The hospital has an ultrasound, X-Ray machine, lab testing facilities (partnering up with SRL Diagnostics). The hospital will have a workforce of three doctors, seven nurses, one pharmacist and two cleaners.
Treatment will be free of cost, with patients paying only for the medicines. “In Manipur, medicines make up 10-15 per cent of the total cost if you’re admitted and require prolonged treatment at a standard private facility. That’s the only cost our patients will have to pay,” says Surjit, describing the model on which hospital will run.
“We are planning to pay the salaries for nurses, a pharmacist, and cleaners from the revenue generated by medicine sales. For doctors, the salary will come from our pockets in the first six months. We are planning to generate revenue from home sample collections, sale of medical devices and equipment, besides opening a chain of pharmacies across villages in Manipur, where people usually buy medicines from small department stores that aren’t run by qualified/certified pharmacists,” says Kumarjeet.
Solar Power & Digital Literacy
The story of the brothers’ contribution in their home state began in 2012, when Surjit returned to Imphal and founded his first company Mangaal Rural to start solar projects in Manipur. His first project was in Atom Khuman, a small village in Imphal West district with 36 households.
“Mangaal Rural lit up all the homes. Even their local temple and playgrounds enjoyed its fruits. It was the first 100 per cent solar-powered village in Northeast India and we provided solar energy equipment free of cost. I spent Rs 5 lakh out of my pocket to turn Atom Khuman into a solar village. The motivation behind taking up this initiative was to ensure such villages don’t suffer the curse of load shedding,” says Surjit.
In other villages like Chairel, Thoubal district, the company offered solar power equipment and set the plant up at a nominal price powering 5,000 homes with solar across Manipur.
“Following our solar initiative, we went onto work in digital literacy. I wanted to popularise the idea of using the internet. A major achievement was turning Nungthaang Tampak, a small village located 65 kms away from Imphal with a population of around 200 people, into the Northeast’s first computer literate village,” he adds.
Kumarjeet offered offline support to his brother’s ventures.

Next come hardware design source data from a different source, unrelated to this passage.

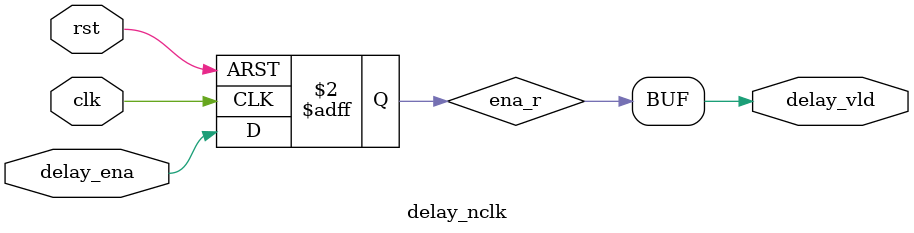
<source format=v>
`timescale 1ns / 1ps

module delay_nclk #(parameter n = 1) (
	input clk,//Ê±ÖÓ
	input rst,//¸´Î»°´Å¥
    input delay_ena,//ÊäÈëÓÐÐ§±êÖ¾
    output delay_vld//Êä³öÓÐÐ§±êÖ¾
    );
	//±äÁ¿
	reg [n - 1:0] ena_r;//ÒÆÎ»¼Ä´æÆ÷
	//Á÷³Ì
	//¸üÐÂÒÆÎ»¼Ä´æÆ÷
	always @(posedge clk or posedge rst)
	begin
		if(rst)
			ena_r <= 0;
		else if(n > 1)
			ena_r <= {ena_r[n - 2:0], delay_ena};
		else
			ena_r <= delay_ena;
	end
	//n clkºóÊäÈëÓÐÐ§±êÖ¾´ÓÒÆÎ»¼Ä´æÆ÷ÖÐÊä³ö
	assign delay_vld = ena_r[n - 1];
endmodule

</source>
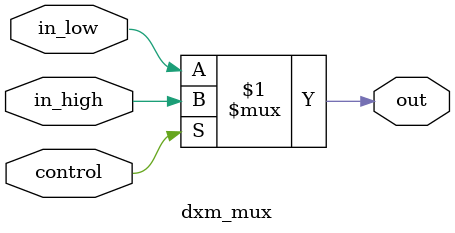
<source format=v>
module dxm_mux (
    in_low,
    in_high,
    control,
    out
    );
   parameter mux_width = 1;
`include "cc_params.inc"    
   input                   control;
   input  [mux_width-1:0]  in_low;
   input  [mux_width-1:0]  in_high;
   output [mux_width-1:0]  out;
   assign        out = control ? in_high : in_low;
endmodule

</source>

Nonetheless, there came a time when Surjit needed funds to support his other ventures. Closing Mangaal Rural down, he opened Yelhoumee Enterprises on 23 May 2018, which also saw the return of both brothers to join the business.
The core business at Yelhoumee Enterprises is selling their brand’s LED TVs in Manipur. Their objective is to open the first LED TV assembling unit in Manipur by 2020.

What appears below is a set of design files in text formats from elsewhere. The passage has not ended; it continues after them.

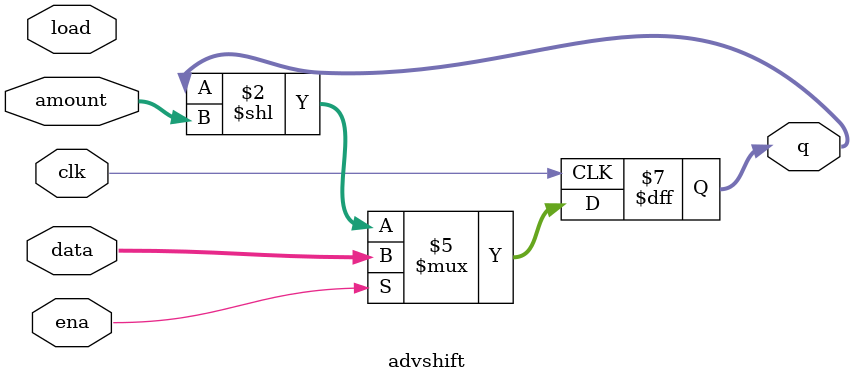
<source format=v>
module advshift(input clk,
input load,
input ena,
input [1:0] amount,
input [63:0] data,
output reg [63:0] q); 
// when load is high, assign data[63:0] to shift register q.
// if ena is high, shift q.
// amount: Chooses which direction and how much to shift.
// 2'b00: shift left by 1 bit.
// 2'b01: shift left by 8 bits.
// 2'b10: shift right by 1 bit.
// 2'b11: shift right by 8 bits.


// The shift register is implemented as a register of 64 bits.
// The register is initialized to 0.
reg [63:0] q = 0;

always @(posedge clk)
  if (ena)
    q = data;
  else
    q = q << amount;

endmodule

</source>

Later, the brothers started the Digital Yelhoumee initiative to further their previous work of raising computer literacy in the state. Under the project, ‘Digital Yelhoumee – Laptop for every Yelhoumee’, they have distributed more than 200 laptops on easy instalments. Their aim is to make Manipur the first 100 per cent ‘Computer Literate State’.

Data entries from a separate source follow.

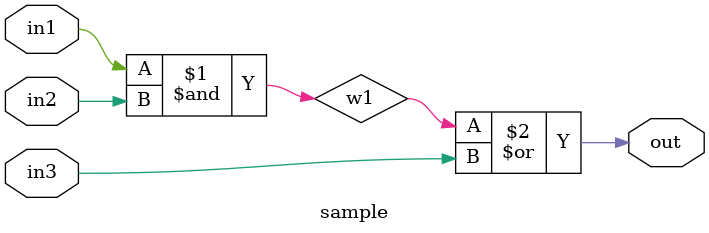
<source format=v>
`timescale 1ns / 1ps


module sample (input in1, input in2, input in3, output out);

wire w1, w2;
and and1(w1, in1, in2);
nor nor1(w2, w1, in3);
not not1(out, w2);

endmodule

</source>
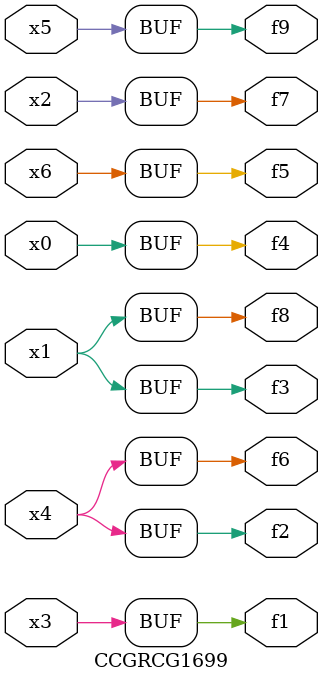
<source format=v>
module CCGRCG1699(
	input x0, x1, x2, x3, x4, x5, x6,
	output f1, f2, f3, f4, f5, f6, f7, f8, f9
);
	assign f1 = x3;
	assign f2 = x4;
	assign f3 = x1;
	assign f4 = x0;
	assign f5 = x6;
	assign f6 = x4;
	assign f7 = x2;
	assign f8 = x1;
	assign f9 = x5;
endmodule

</source>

Furthermore, the brothers are conducting computer classes for local government school students in Sugnu town, Kakching district.
“We have plans to work with Meria Pabis, an influential women-led civil society organisation, to control drug and alcohol consumption by the youth. We want to impart computer education to them at a nominal fee of Rs 100 per month instead of allowing them to just sit through the night. Another initiative we will start soon is home tutoring in computer literacy for senior citizens,” informs Surjit.
“We want to do business that has a positive impact on society. While making some money through computer literacy programmes and solar energy projects, we are also bringing positive change to the lives of people,” says Surjit.